Mandatory Insurance: Autos vs. Health


The National Center for Policy Analysis wonders: would mandating the purchase of health insurance, as Massachusetts will now be doing starting July 2007, do more to ensure that people actually have health insurance than mandating the purchase of car insurance does to ensure people have car insurance?

Some of the conclusions, from a brief analysis by Greg Scandlen:

Policymakers can get an idea of how well mandatory health insurance would work to reduce the number of uninsured by looking at another type of mandated coverage. Consider:

* All but three states mandate automobile insurance, but 14.6 percent of America's drivers remained uninsured in 2004, according to the Insurance Research Council.
* No state mandates health insurance, but 17.2 percent of the population lacked health coverage in 2004, according to the Employee Benefit Research Institute.
* In 17 states, the uninsured rate for auto is higher than for health.

This is a remarkable finding considering that driving is a voluntary activity and enforcement is relatively easy—making people show proof of insurance when they register their cars.

Higher punishment rates for failure to do so don't seem to correspond with increased purchase of auto insurance; the study finds that

most of the variations between the states for both types [auto and health] of insurance could be explained by two variables: 1) the rate of poverty in the state and 2) the level of health care costs in the state. No other variable was statistically significant. Specifically, they found:

* A 10 percent increase in the poverty rate was associated with a 7.4 percent increase in the uninsured rate for auto and a 7.1 percent increase in noninsurance for health.
* A 10 percent increase in the cost of health care was associated with an 11 percent decline in the uninsured rate for auto and an 8.5 percent decline for health.

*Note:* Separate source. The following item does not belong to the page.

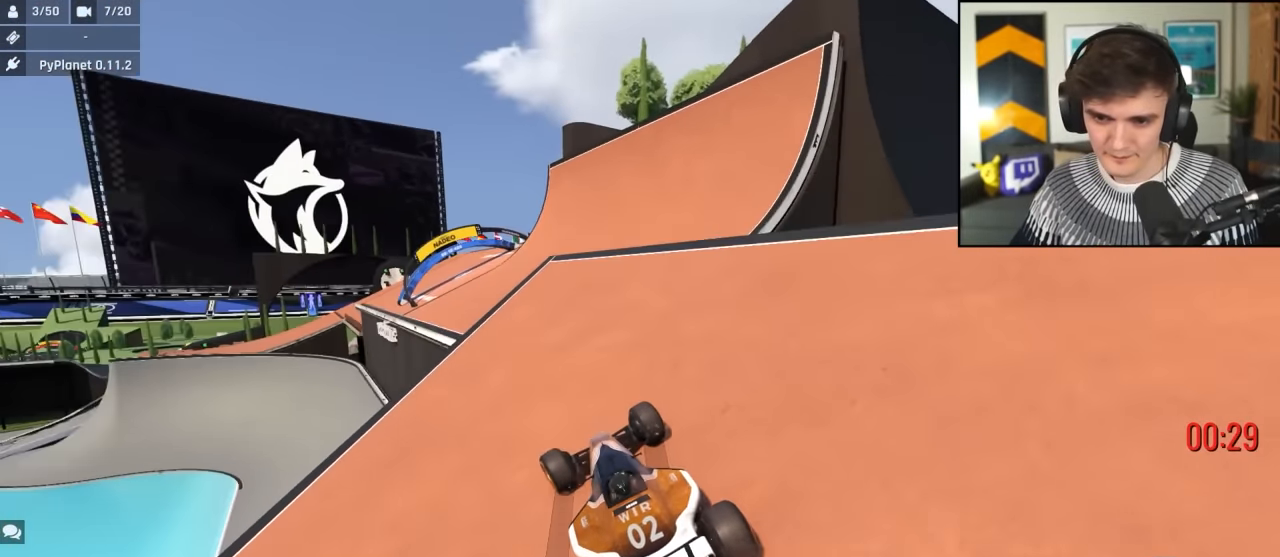
{"keys": ["right", "up"], "events": [[183, "left", "up"], [467, "right", "down"]]}
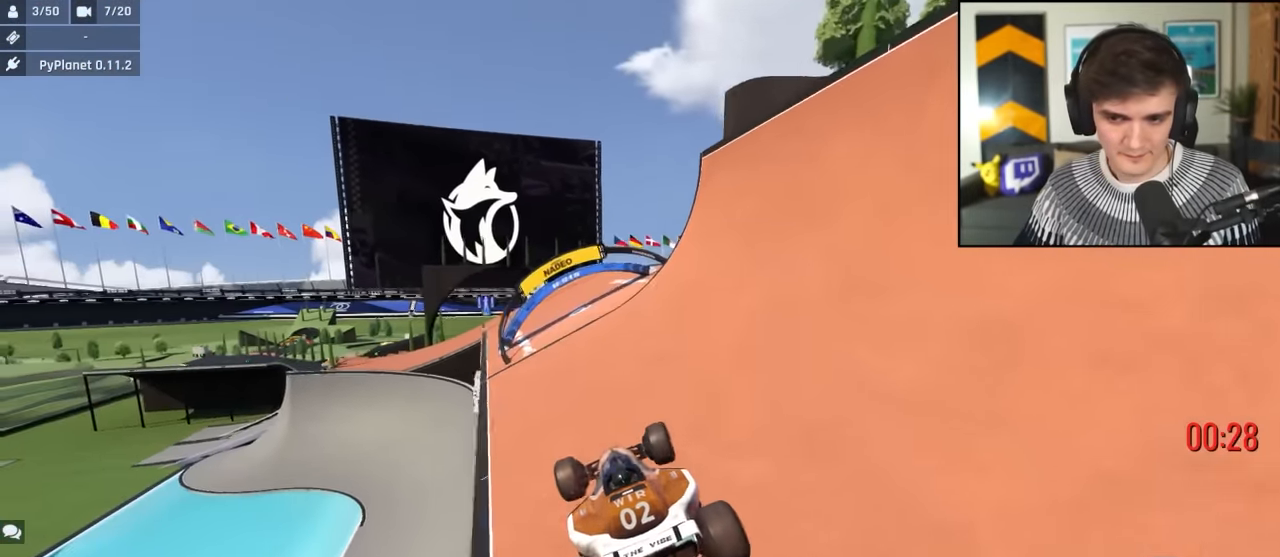
{"keys": ["left", "up"], "events": [[200, "brake", "down"], [300, "brake", "up"], [300, "right", "up"], [400, "left", "down"]]}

These two variables explained 43 percent of the variation in the health uninsured and 27 percent of the variation in the auto uninsured. Mandatory coverage and no-fault variables, used in the auto regression, and personal income per capita variables, used in both regressions, had no significant effects.

I'm curious as to the causal links that explain this apparent connection between health care costs and auto insurance purchases.

Reason's Ron Bailey back in November 2004 wrote a detailed account of why he thinks that mandatory health insurance purchasing just might be the only hope, given current political realities, of ensuring that a vital private market in health care continues to thrive.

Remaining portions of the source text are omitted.